The $24 million Palestinian Museum is slated to open on Wednesday this week in Bir Zeit, about 15 miles north of Jerusalem, a dream that has come true after it had been first initiated in 1997 by the London-based Welfare Association to commemorate the “Nakba,” that fateful gamble local Arabs have taken against the 1947 UN partition resolution, which ended up with them getting nothing at all. But, as the NY Times put it on Monday, the new museum has a stunning, contemporary new building; soaring ambitions as a space for “Palestinian” art, history and culture; an outdoor amphitheater; a terraced garden — and no exhibits.

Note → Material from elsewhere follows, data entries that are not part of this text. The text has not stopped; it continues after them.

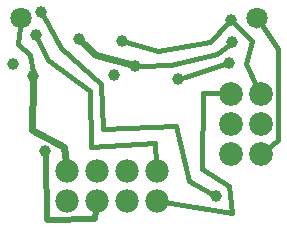
<source format=gbl>
G04 MADE WITH FRITZING*
G04 WWW.FRITZING.ORG*
G04 DOUBLE SIDED*
G04 HOLES PLATED*
G04 CONTOUR ON CENTER OF CONTOUR VECTOR*
%ASAXBY*%
%FSLAX23Y23*%
%MOIN*%
%OFA0B0*%
%SFA1.0B1.0*%
%ADD10C,0.079370*%
%ADD11C,0.071181*%
%ADD12C,0.078000*%
%ADD13C,0.039370*%
%ADD14C,0.024000*%
%ADD15C,0.016000*%
%ADD16C,0.021000*%
%ADD17R,0.001000X0.001000*%
%LNCOPPER0*%
G90*
G70*
G54D10*
X798Y479D03*
X798Y379D03*
X798Y279D03*
X798Y479D03*
X798Y379D03*
X798Y279D03*
X898Y279D03*
X898Y379D03*
X898Y479D03*
G54D11*
X885Y733D03*
X98Y733D03*
X885Y733D03*
X98Y733D03*
X885Y733D03*
X98Y733D03*
G54D12*
X252Y123D03*
X352Y123D03*
X452Y123D03*
X552Y123D03*
X252Y123D03*
X352Y123D03*
X452Y123D03*
X552Y123D03*
X552Y223D03*
X452Y223D03*
X352Y223D03*
X252Y223D03*
G54D13*
X409Y543D03*
X293Y662D03*
X480Y573D03*
X181Y287D03*
X148Y676D03*
X435Y655D03*
X804Y651D03*
X141Y537D03*
X748Y139D03*
X167Y753D03*
X622Y527D03*
X794Y581D03*
X72Y579D03*
X798Y726D03*
G54D14*
X135Y359D02*
X244Y301D01*
D02*
X244Y301D02*
X249Y253D01*
D02*
X140Y518D02*
X135Y359D01*
G54D15*
D02*
X129Y609D02*
X139Y550D01*
D02*
X89Y644D02*
X129Y609D01*
D02*
X95Y702D02*
X89Y644D01*
G54D14*
D02*
X348Y607D02*
X306Y649D01*
D02*
X462Y578D02*
X348Y607D01*
G54D16*
D02*
X346Y63D02*
X349Y93D01*
D02*
X185Y57D02*
X346Y63D01*
D02*
X182Y268D02*
X185Y57D01*
G54D15*
D02*
X707Y481D02*
X773Y480D01*
D02*
X792Y170D02*
X704Y229D01*
D02*
X704Y229D02*
X707Y481D01*
D02*
X804Y81D02*
X792Y170D01*
D02*
X576Y119D02*
X804Y81D01*
D02*
X191Y592D02*
X154Y664D01*
D02*
X331Y489D02*
X191Y592D01*
D02*
X546Y314D02*
X333Y303D01*
D02*
X550Y247D02*
X546Y314D01*
D02*
X729Y651D02*
X557Y622D01*
D02*
X850Y577D02*
X868Y655D01*
D02*
X789Y716D02*
X729Y651D01*
D02*
X868Y655D02*
X808Y716D01*
D02*
X557Y622D02*
X448Y652D01*
D02*
X887Y502D02*
X850Y577D01*
D02*
X754Y613D02*
X600Y576D01*
D02*
X600Y576D02*
X493Y573D01*
D02*
X793Y643D02*
X754Y613D01*
D02*
X661Y187D02*
X736Y145D01*
D02*
X233Y631D02*
X365Y511D01*
D02*
X365Y511D02*
X372Y361D01*
D02*
X372Y361D02*
X615Y372D01*
D02*
X615Y372D02*
X661Y187D01*
D02*
X173Y742D02*
X233Y631D01*
D02*
X333Y303D02*
X331Y489D01*
D02*
X781Y577D02*
X635Y531D01*
D02*
X957Y326D02*
X955Y627D01*
D02*
X955Y627D02*
X903Y707D01*
D02*
X918Y295D02*
X957Y326D01*
G54D17*
D02*
G04 End of Copper0*
M02*
</source>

There was going to be an inaugural exhibit, named “Never Part,” about artifacts belonging to Arab refugees, but it will not be happening, because there was a disagreement between the museum’s board and its director, Jack Persekian, and the director was sacked. Or, as a spokeswoman announced on Sunday: “There will not be any artwork exhibited in the museum at all.”
The NY Times commented that the fate of the exhibition says more about the realities of Arab society than any art collection could have done. The defunct exhibition “Never Part” was going to feature artistic interpretations of keys and photographs that Arab refugees around the world have kept from their old homes in Israel.
The ousted director Persekian told the NY Times the museum’s senior management informed him they no longer liked his project, but never explained why. Persekian said he had collected images of countless artifacts from “Palestinians” around the world for “Never Part,” which he intended to make available to artists who could have interpreted the objects as they saw fit. But the folks in charge of the museum were uneasy about his plan. “Maybe they didn’t want to take a risk with something that is so unpredictable and so uncontrollable,” he said.
All the museum people would say is, “We didn’t feel that what was delivered was up to scratch.”
Now, without any exhibition at all, other than a virtual show starting May 25, which it borrowed from a museum in Beirut, the Palestinian Museum building, designed by Irish architectural firm Heneghan Peng, will host the Wednesday opening ceremony with nothing to show inside. The official version is that the ceremony will only celebrate the completion of the building.